A blog post this evening on community.amd.com covers all the ROCm 6.3 highlights. The only problem is that ROCm 6.3 isn’t actually out yet. For the many ROCm GitHub repositories I am subscribed to there hasn’t been any ROCm 6.3 tags/releases yet. The ROCm documentation portal is still pointing to ROCm 6.2.4 as the latest. As of writing the repo.radeon.com/rocm/ repository / package archives for the various Linux distributions do not yet have ROCm 6.3 yet either.
Whatever the case, it appears the ROCm 6.3.0 release is imminent given the blog post this evening. And with ROCm 6.3 there is going to be a number of performance optimizations as well as new features. Some of the ROCm 6.3 highlights from the AMD blog post today note:
– SGLang is a new runtime supported by ROCm 6.3 that is “purpose-built for optimizing inference of cutting-edge generative models such as LLMs and VLMs on AMD Instinct GPUs.” With SGLang AMD is talking up to 6x higher throughput performance on LLM inferencing, ease of use with Python integration, and more.
– FlashAttention-2 optimized for ROCm 6.3 is talking up to 3x speed-ups and other benefits.
– The new AMD Fortran compiler is included in ROCm 6.3 with direct GPU offloading, backward compatibility, and other benefits.
– New multi-node FFT within rocFFT for more powerful HPC workflows.
– AV1 video codec support for media processing within rocDecode and rocPyDecode.
– GPU-accelerated JPEG decoding with the rocJPEG library.
– Better audio augmentation with the rocAL library.
– ROCm 6.2’s Omnitrace has been re-branded as the ROCm System Profiler and Omniperf is now known as the ROCm Compute Profiler.
ROCm 6.3 sounds like quite an exciting release… I look forward to its actual debut and for hopefully finding the time for some fresh testing/benchmarking.
This end-of-year release of ROCm 6.3 is also a bit unusual as I was sort of figuring AMD would be releasing ROCm 7.0 around this time.
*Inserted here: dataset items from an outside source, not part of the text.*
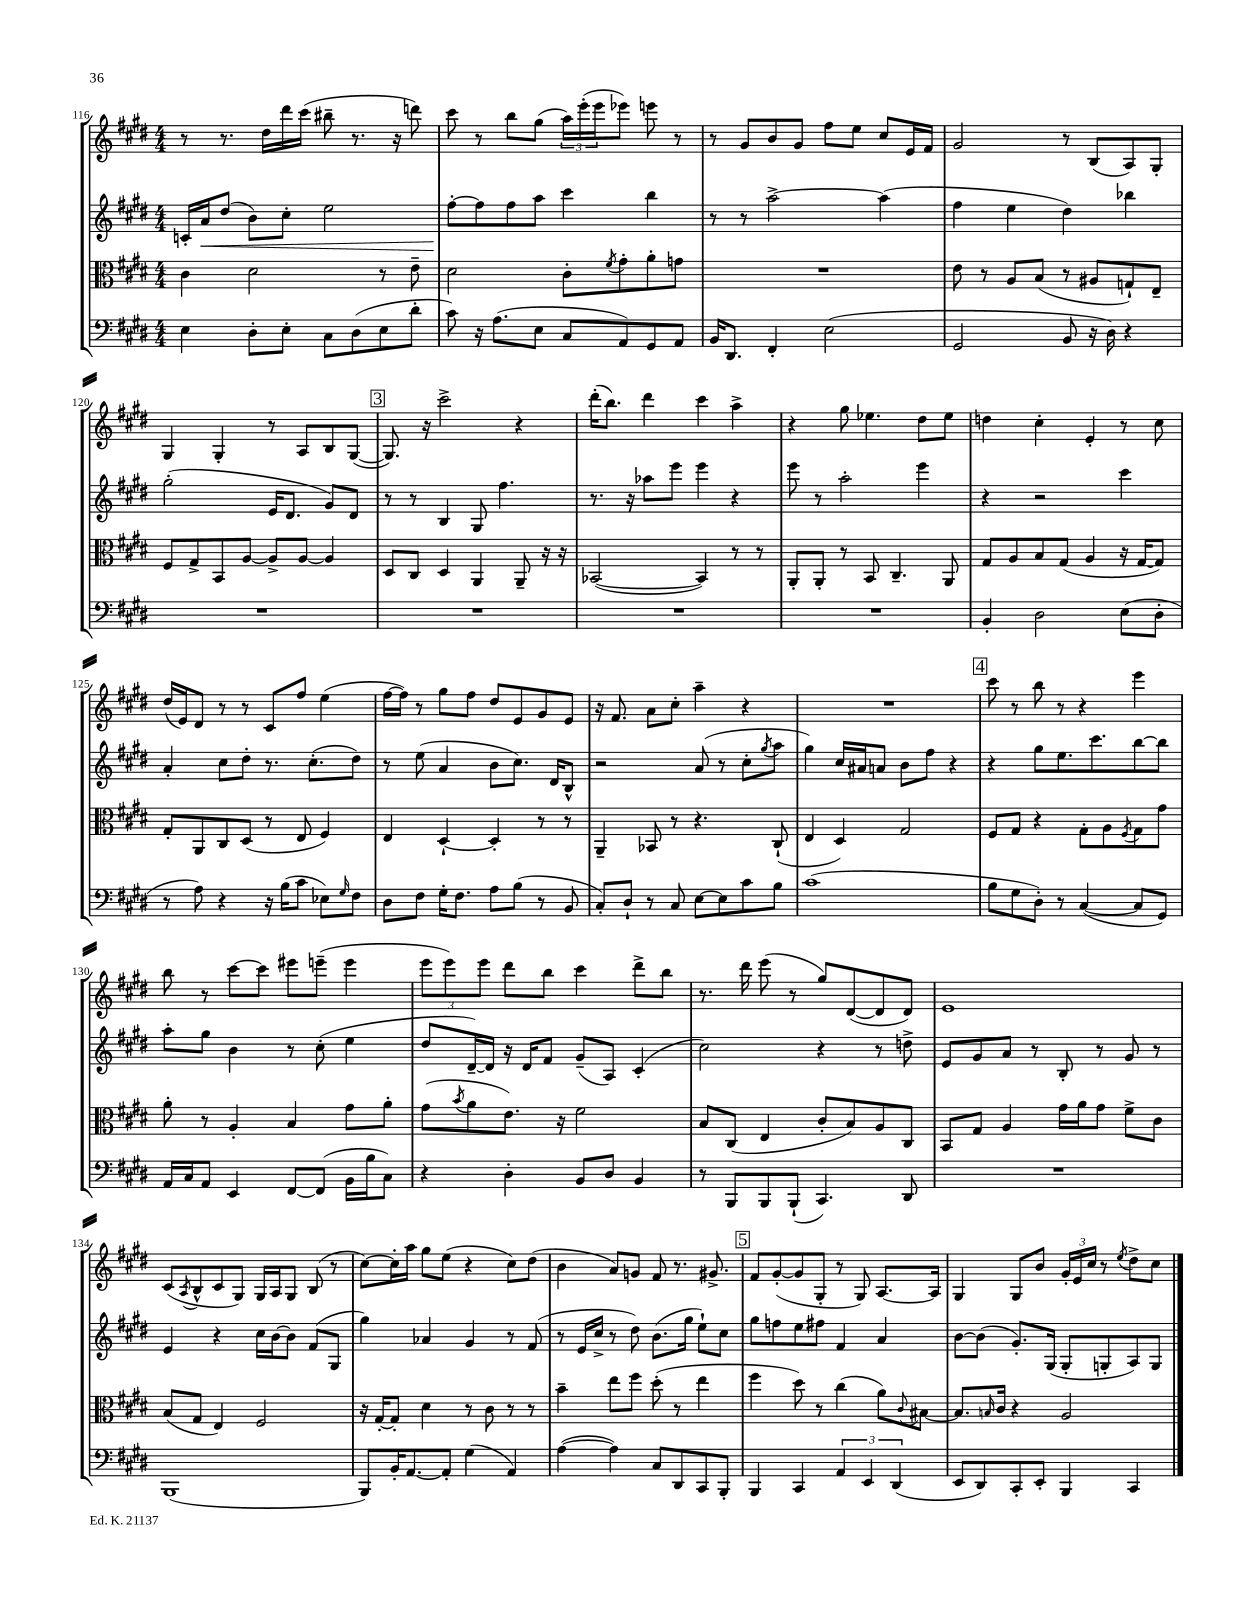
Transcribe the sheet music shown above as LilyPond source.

<<
\new StaffGroup <<
\new Staff = "s0" {
    \clef treble \key e \major \numericTimeSignature \time 4/4
    r8 r8. dis''16 dis'''16 cis'''16( bis''8-- r8. r16 d'''8) |
    cis'''8 r8 b''8 gis''8( \tuplet 3/2 { a''16) e'''16-.( e'''16 } ees'''8) e'''8 r8 |
    r8 gis'8 b'8 gis'8 fis''8 e''8 cis''8 e'16 fis'16 |
    gis'2 r8 b8( a8) gis8-. |
    gis4 gis4-. r8 a8 b8 gis8~( |
    \mark \markup { \box "3" } gis8.) r16 cis'''2-> r4 |
    dis'''16-.( b''8.) dis'''4 cis'''4 a''4-> |
    r4 gis''8 ees''4. dis''8 ees''8 |
    d''4 cis''4-. e'4-. r8 cis''8 |
    dis''16( e'16) dis'8 r8 r8 cis'8 fis''8 e''4( |
    fis''16~ fis''16) r8 gis''8 fis''8 dis''8 e'8 gis'8 e'8 |
    r16 fis'8. a'8 cis''8-. a''4-- r4 |
    R1 |
    \mark \markup { \box "4" } cis'''8 r8 b''8 r8 r4 e'''4 |
    b''8 r8 cis'''8~ cis'''8 eis'''8 e'''8--( e'''4 |
    \tuplet 3/2 { e'''8 e'''8) e'''8 } dis'''8 b''8 cis'''4 dis'''8-> b''8 |
    r8. dis'''16 e'''8( r8 gis''8) dis'8~( dis'8 dis'8) |
    e'1 |
    cis'8( \acciaccatura { a8 } b8-^ cis'8 gis8) gis16 a16 gis8 b8( r8 |
    cis''8~) cis''16-. a''16 gis''8 e''8( r4 cis''8) dis''8( |
    b'4 a'8) g'8 fis'8 r8. gis'8.-> |
    \mark \markup { \box "5" } fis'8 gis'8~-.( gis'8 gis8-. r8 gis8) a8.~ a16 |
    gis4 gis8 b'8 \tuplet 3/2 { gis'16-. e'16 cis''16 } r8 \acciaccatura { e''8 } dis''8-> cis''8 \bar "|." |
}
\new Staff = "s1" {
    \clef treble \key e \major \numericTimeSignature \time 4/4
    c'16-. a'16\< dis''8( b'8) cis''8-. e''2 |
    fis''8~-.\! fis''8 fis''8 a''8 cis'''4 b''4 |
    r8 r8 a''2~-> a''4( |
    fis''4 e''4 dis''4) bes''4 |
    gis''2-.( e'16 dis'8. gis'8) dis'8 |
    \mark \markup { \box "3" } r8 r8 b4 gis8 fis''4. |
    r8. r16 aes''8 e'''8 e'''4 r4 |
    e'''8 r8 a''2-. e'''4 |
    r4 r2 cis'''4 |
    a'4-. cis''8 dis''8-. r8. cis''8.-.( dis''8) |
    r8 e''8( a'4 b'8 cis''8.) dis'16 b8-^ |
    r2 a'8( r8 cis''8-. \acciaccatura { gis''8 } a''8 |
    gis''4) cis''16 ais'16 a'8 b'8 fis''8 r4 |
    \mark \markup { \box "4" } r4 gis''8 e''8. cis'''8. b''8~ b''8 |
    a''8-. gis''8 b'4 r8 cis''8-.( e''4 |
    dis''8 dis'16~--) dis'16 r16 dis'16 fis'8 gis'8--( a8) cis'4-.( |
    cis''2) r4 r8 d''8-> |
    e'8 gis'8 a'8 r8 b8-. r8 gis'8 r8 |
    e'4 r4 cis''16 b'16~ b'8 fis'8( gis8 |
    gis''4) aes'4 gis'4 r8 fis'8( |
    r8 e'16 cis''16-> r8 dis''8) b'8.( gis''16 e''8-!) cis''8 |
    \mark \markup { \box "5" } gis''8 f''8 e''8 fis''8 fis'4 a'4 |
    b'8~ b'8( gis'8.-.) gis16( gis8-. g8-. a8) g8 \bar "|." |
}
\new Staff = "s2" {
    \clef alto \key e \major \numericTimeSignature \time 4/4
    cis'4 dis'2 r8 e'8-- |
    dis'2 cis'8-. \acciaccatura { fis'8 } gis'8-. a'8-. g'8 |
    R1 |
    e'8 r8 a8 b8( r8 ais8 g8-!) e8-- |
    fis8 gis8-> b,8 a8~ a8-> a8~ a4 |
    \mark \markup { \box "3" } dis8 cis8 dis4 a,4 a,8-- r16 r16 |
    bes,2~( bes,4) r8 r8 |
    a,8-. a,8-. r8 b,8 cis4.-- a,8 |
    gis8 a8 b8 gis8( a4 r16 gis16~ gis8) |
    gis8-. a,8 cis8 dis8( r8 e8 fis4) |
    e4 dis4~-! dis4-. r8 r8 |
    a,4-- bes,8 r8 r4. cis8-!( |
    e4 dis4) gis2 |
    \mark \markup { \box "4" } fis8 gis8 r4 gis8-. a8 \acciaccatura { fis8 } gis8 gis'8 |
    a'8-. r8 a4-. b4 gis'8 a'8-. |
    gis'8( \acciaccatura { b'8 } a'8 e'8.) r16 fis'2 |
    b8 cis8( e4 cis'8-. b8) a8 cis8 |
    b,8 gis8 a4 gis'16 a'16 gis'8 fis'8-> cis'8 |
    b8( gis8 e4) fis2 |
    r16 gis16~-. gis8-. dis'4 r8 cis'8 r8 r8 |
    b'4-- e''8 fis''8 dis''8-.( r8 e''4 |
    \mark \markup { \box "5" } fis''4 dis''8) r8 cis''4( a'8) \appoggiatura { cis'8 } bis8~ |
    bis8. \grace { b16 } cis'16 r4 a2 \bar "|." |
}
\new Staff = "s3" {
    \clef bass \key e \major \numericTimeSignature \time 4/4
    e4 dis8-. e8-. cis8 dis8( e8 dis'8-. |
    cis'8) r16 a8.( e8 cis8 a,8) gis,8 a,8 |
    b,16 dis,8. fis,4-. e2( |
    gis,2 b,8 r16 dis16) r4 |
    R1 |
    \mark \markup { \box "3" } R1 |
    R1 |
    R1 |
    b,4-. dis2 e8( dis8-. |
    r8 a8) r4 r16 b16( cis'8 ees8) \grace { gis16 } fis8 |
    dis8 fis8 gis16-. fis8. a8 b8( r8 b,8 |
    cis8-.) dis8-! r8 cis8 e8~ e8 cis'8 b8 |
    cis'1( |
    \mark \markup { \box "4" } b8 gis8 dis8-.) r8 cis4~( cis8 gis,8) |
    a,16 cis16 a,8 e,4 fis,8~ fis,8( b,16 b16 cis8) |
    r4 dis4-. b,8 dis8 b,4 |
    r8 b,,8 b,,8 b,,8-!( cis,4.) dis,8 |
    R1 |
    b,,1( |
    b,,8) b,16-. a,8.~ a,8-. gis4( a,4) |
    a4~( a4) cis8 dis,8 cis,8 b,,8-. |
    \mark \markup { \box "5" } b,,4 cis,4 \tuplet 3/2 { a,4 e,4 dis,4( } |
    e,8 dis,8) cis,8-. e,8-. b,,4 cis,4 \bar "|." |
}
>>
>>
\layout { \context { \Score currentBarNumber = #116 } }
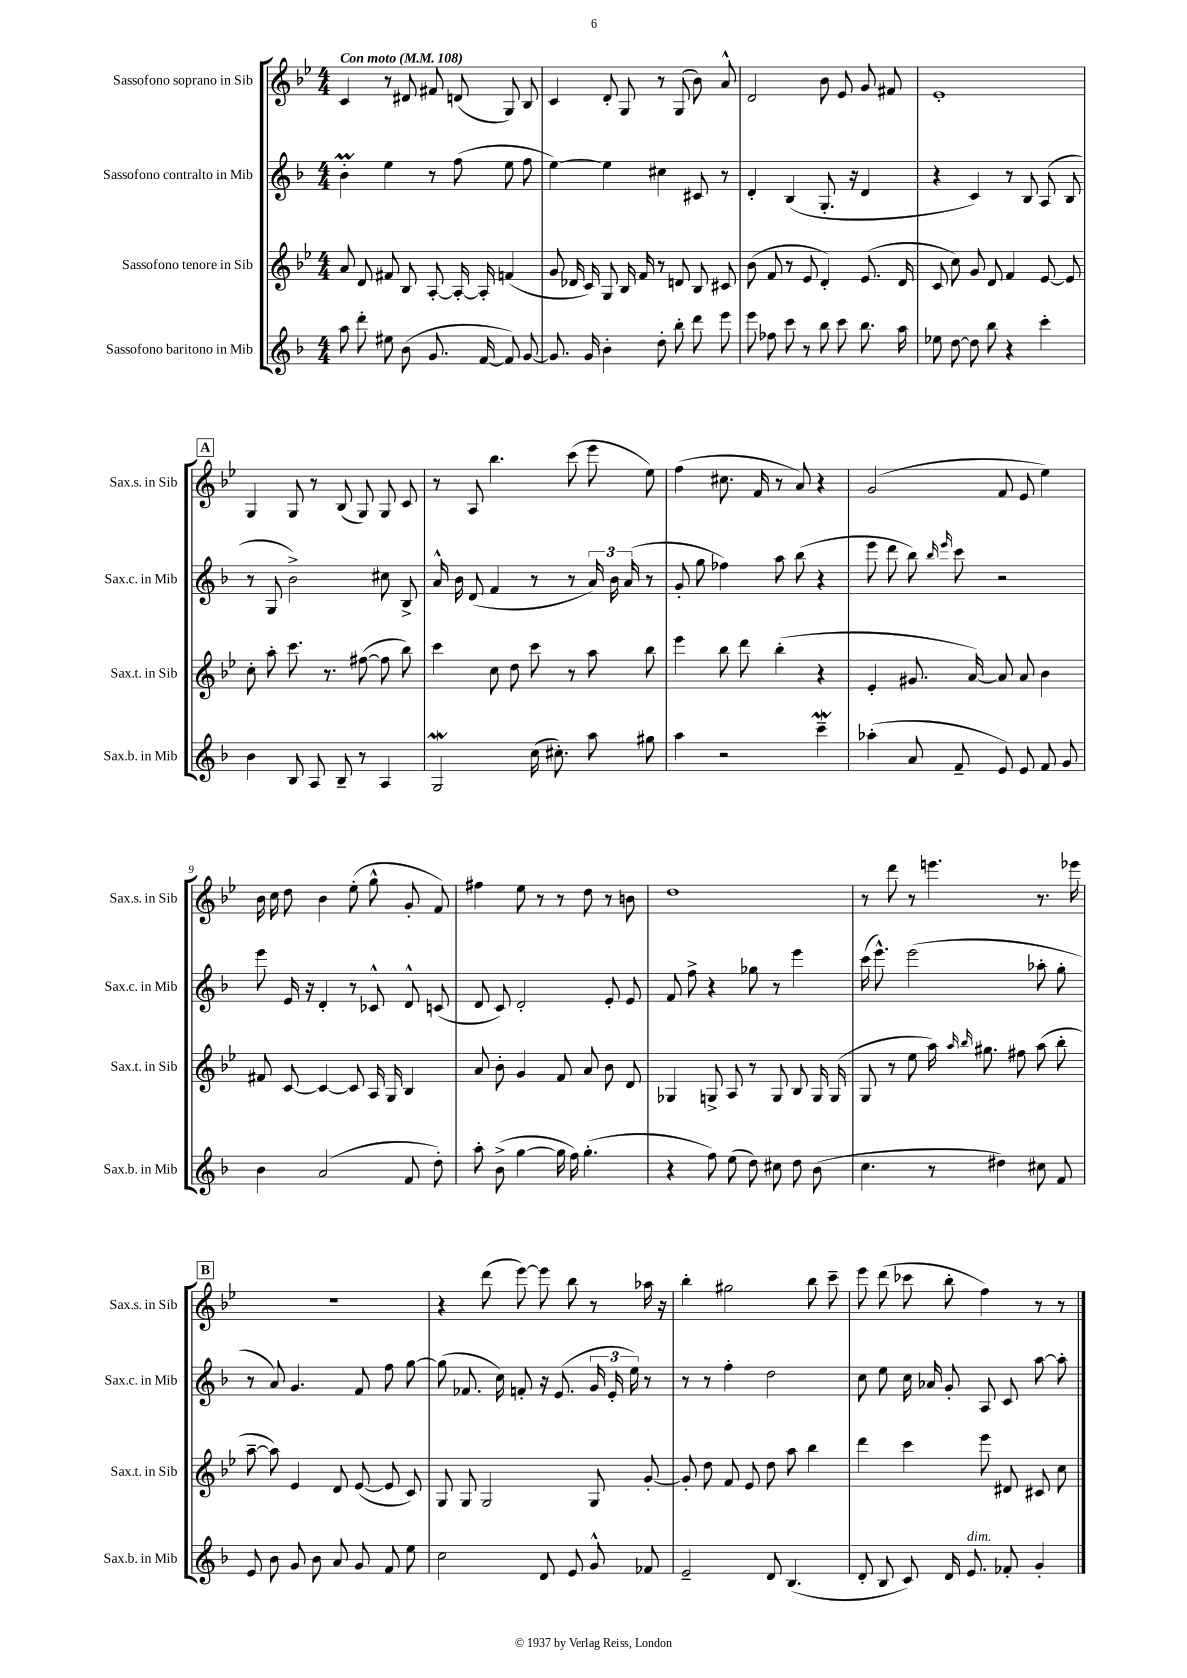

**kern	**kern	**kern	**kern
*part4	*part3	*part2	*part1
*staff4	*staff3	*staff2	*staff1
*I"Sassofono baritono in Mib	*I"Sassofono tenore in Sib	*I"Sassofono contralto in Mib	*I"Sassofono soprano in Sib
*I'Sax.b. in Mib	*I'Sax.t. in Sib	*I'Sax.c. in Mib	*I'Sax.s. in Sib
*clefG2	*clefG2	*clefG2	*clefG2
*k[b-]	*k[b-e-]	*k[b-]	*k[b-e-]
*M4/4	*M4/4	*M4/4	*M4/4
*MM108	*MM108	*MM108	*MM108
=1	=1	=1	=1
!	!	!	!LO:TX:a:B:t=Con moto
8aa\	8a/	4b-M'\	4c/
8ddd'\	8d/	.	.
8ee#X\	8f#X/	4ee\	8r
(8b-\	8B-/	.	8d#X/
8.g/	[8A'/	8r	8f#X/
.	16A'/_	(8ff\	(8dn/
[16f/	16A'/]	.	.
8f/])	(4fn/	8ee\	8G/)
[8g/	.	8ff\	8B-/
=2	=2	=2	=2
8.g/]	8g/	[4ee\)	4c/
.	16d-X/	.	.
16g/	16c/)	.	.
4b-'\	8G/	4ee\]	8d'/
.	16B-/	.	8G/
.	16f/	.	.
8dd'\	8r	4cc#X\	8r
8bb-'\	8dn/	.	(8G/
8ddd\	8B-/	8c#X/	8b-\)
8eee\	8c#X/	8r	8a^^/
=3	=3	=3	=3
8eee\	(8b-\	4d'/	2d/
8ff-X\	8f/	.	.
8ccc\	8r	(4B-/	.
8r	8e-/	.	.
8bb-\	4d'/)	8.G'/	8b-\
8ccc\	.	.	8e-/
.	.	16r	.
8.bb-\	(8.e-/	4d/	8g/
.	.	.	8f#X/
16aa\	16d/	.	.
=4	=4	=4	=4
8ee-X\	8c/	4r	1e-'
[8dd\	8cc\)	.	.
8dd\]	8g/	4c/)	.
8bb-\	8d/	.	.
4r	4f/	8r	.
.	.	8B-/	.
4ccc'\	[8e-/	(8A/	.
.	8e-/]	8B-/	.
!!LO:LB:g=z
!!LO:REH:place=s1:t=A
=5	=5	=5	=5
4b-\	8cc'\	8r	4G/
.	8aa'\	8G/	.
8B-/	8.ccc\	2b-^\)	8G/
8A/	.	.	8r
.	8.r	.	.
8B-~/	.	.	(8B-/
8r	([8ff#X\	.	8G/)
4A/	8ff#\]	8cc#X\	8G/
.	8bb-\)	8B-^/	8c/
=6	=6	=6	=6
2GW/	4ccc\	16a^^/	8r
.	.	16b-\	.
.	.	(8d/	8A/
.	8cc\	4f/	4.bb-\
.	8dd\	.	.
(16cc\	8ccc\	8r	.
8.cc#X'\)	.	.	.
.	8r	8r	(8ccc\
8aa\	8aa\	24a/)	8eee-\
.	.	24b-\	.
.	.	(24a/	.
8gg#X\	8bb-\	8r	8ee-\)
=7	=7	=7	=7
4aa\	4eee-\	8g'/	(4ff\
.	.	8gg\	.
2r	8bb-\	4ff-X\)	8.cc#X\
.	8ddd\	.	.
.	.	.	16f/
.	(4bb-'\	8aa\	8r
.	.	(8bb-\	8a/)
4cccW~\	4r	4r	4r
=8	=8	=8	=8
(4aa-X'\	4e-'/	8eee\	(2g/
.	.	8ddd\	.
8a/	8.g#X/	8bb-\)	.
.	.	16qqbb-/	.
.	.	16qqeee/	.
8f~/	.	8ccc\	.
.	[16a/)	.	.
8e/)	8a/]	2r	8f/
8e/	8a/	.	8e-/
8f/	4b-\	.	4ee-\)
8g/	.	.	.
!!LO:LB:g=z
=9	=9	=9	=9
4b-\	8f#X/	8eee\	16b-\
.	.	.	16cc\
.	[8c/	16e/	8dd\
.	.	16r	.
(2a/	4c/_	4d'/	4b-\
.	8c/]	8r	(8ee-'\
.	16A/	8c-X^^/	8gg^^\
.	16G/	.	.
8f/	4B-/	8d^^/	8g'/
8dd'\)	.	(8cn/	8f/)
=10	=10	=10	=10
8aa'\	8a/	8d/	4ff#X\
(8b-^\	8b-'\	8c/)	.
[4gg\	4g/	2d'/	8ee-\
.	.	.	8r
16gg\]	8f/	.	8r
16ff\)	.	.	.
(4.gg'\	8a/	.	8dd\
.	8b-\	8e'/	8r
.	8d/	8e/	8bn\
=11	=11	=11	=11
4r	4G-X/	8f/	1dd
.	.	8ff^\	.
8ff\)	8Gn^/	4r	.
(8ee\	8A/	.	.
8dd\)	8r	8gg-X\	.
8cc#X\	8G/	8r	.
8dd\	8B-/	4eee\	.
(8b-\	16G/	.	.
.	(16G/	.	.
=12	=12	=12	=12
4.cc\	8G/	(16ccc\	8r
.	.	8.eee^^\)	.
.	8r	.	8ddd\
.	8ee-\	(2eee\	8r
8r	16aa\)	.	4.eeen\
.	16qqaa/	.	.
.	16qqbb-/	.	.
.	8.gg#X\	.	.
4dd#X\)	.	.	.
.	8ff#X\	.	.
8cc#X\	(8aa\	8aa-X'\	8.r
8f/	8bb-'\	8gg'\	.
.	.	.	16eee-X\
!!LO:LB:g=z
!!LO:REH:place=s1:t=B
=13	=13	=13	=13
8e/	[8aa~\	8r	1r
8b-\	8aa\])	8a/)	.
8g/	4e-/	4.g/	.
8b-\	.	.	.
8a/	8d/	.	.
8g/	([8e-/	8f/	.
8f/	8e-/]	8ff\	.
8ee\	8c/)	[8gg\	.
=14	=14	=14	=14
2cc\	8G/	(8gg\]	4r
.	8G/	8.f-X/	.
.	2G/	.	(8ddd\
.	.	16cc\)	.
.	.	8fn'/	[8eee-\)
8d/	.	16r	8eee-\]
.	.	(8.e/	.
8e/	.	.	8bb-\
8g^^/	8G/	24g/	8r
.	.	24e'/	.
.	.	24ee\)	.
8f-X/	[8g'/	8r	16aa-X\
.	.	.	16r
=15	=15	=15	=15
2e~/	8g'/]	8r	4bb-'\
.	8dd\	8r	.
.	8f/	4ff'\	2gg#X\
.	8e-/	.	.
8d/	8dd\	2dd\	.
(4.B-/	8aa\	.	.
.	4bb-\	.	8bb-\
.	.	.	8ccc~\
=16	=16	=16	=16
8d'/	4ddd\	8cc\	8eee-\
8B-/	.	8ee\	(8ddd\
8c/)	4ccc\	16cc\	8ccc-X\
.	.	16a-X/	.
16d/	.	8g'/	8bb-'\
!LO:TX:a:i:t=dim.	!	!	!
8.e/	.	.	.
.	8eee-\	8A/	4ff\)
8f-X'/	8d#X/	8c/	.
4g'/	8c#X/	[8aa\	8r
.	8cc\	8aa'\]	8r
==	==	==	==
*-	*-	*-	*-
ROCm 6.0 came in December 2023, ROCm 5.0 in early 2022, ROCm 4.0 in December 2020, ROCm 3.0 in November 2019, and ROCm 2.0 in December 2018. ROCm is roughly on a one year cadence between major X.0 releases and they typically have landed around the end of each calendar year… So now seeing this big “ROCm 6.3” release coming at late November or so seems to throw off that cadence. ROCm 6.3 is on the heavier side so I would be surprised if there is suddenly a big ROCm 7.0 release in the next month or two.
During the summer was also talk of the new AMD Unified AI Software Stack coming around the end of the year. But given the timing of ROCm 6.3 and without signs of ROCm 7.0 leaves me curious if that’s delayed into next year with ROCm 7.0 or what’s going on or if this AMD Unified AI Software Stack will simply layer over the top of the current ROCm software and otherwise be independent.
In any event, this AMD blog post is out tonight going over all the exciting ROCm 6.3 features while we look forward to seeing what more is on the horizon as we roll into 2025.